Data records:
——————
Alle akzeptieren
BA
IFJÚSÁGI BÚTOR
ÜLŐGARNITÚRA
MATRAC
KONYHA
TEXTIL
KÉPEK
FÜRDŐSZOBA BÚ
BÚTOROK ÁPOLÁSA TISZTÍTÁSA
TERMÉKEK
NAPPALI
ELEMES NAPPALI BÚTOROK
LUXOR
——————
## WHAT TO DO
Rewrite the lines of text in the material above as a Markdown table with the columns "No." and "Line," numbering each line and leaving out any blank lines.

## SOLUTION FOR THIS PROBLEM
| No. | Line |
|---|---|
| 1 | Alle akzeptieren |
| 2 | BA |
| 3 | IFJÚSÁGI BÚTOR |
| 4 | ÜLŐGARNITÚRA |
| 5 | MATRAC |
| 6 | KONYHA |
| 7 | TEXTIL |
| 8 | KÉPEK |
| 9 | FÜRDŐSZOBA BÚ |
| 10 | BÚTOROK ÁPOLÁSA TISZTÍTÁSA |
| 11 | TERMÉKEK |
| 12 | NAPPALI |
| 13 | ELEMES NAPPALI BÚTOROK |
| 14 | LUXOR |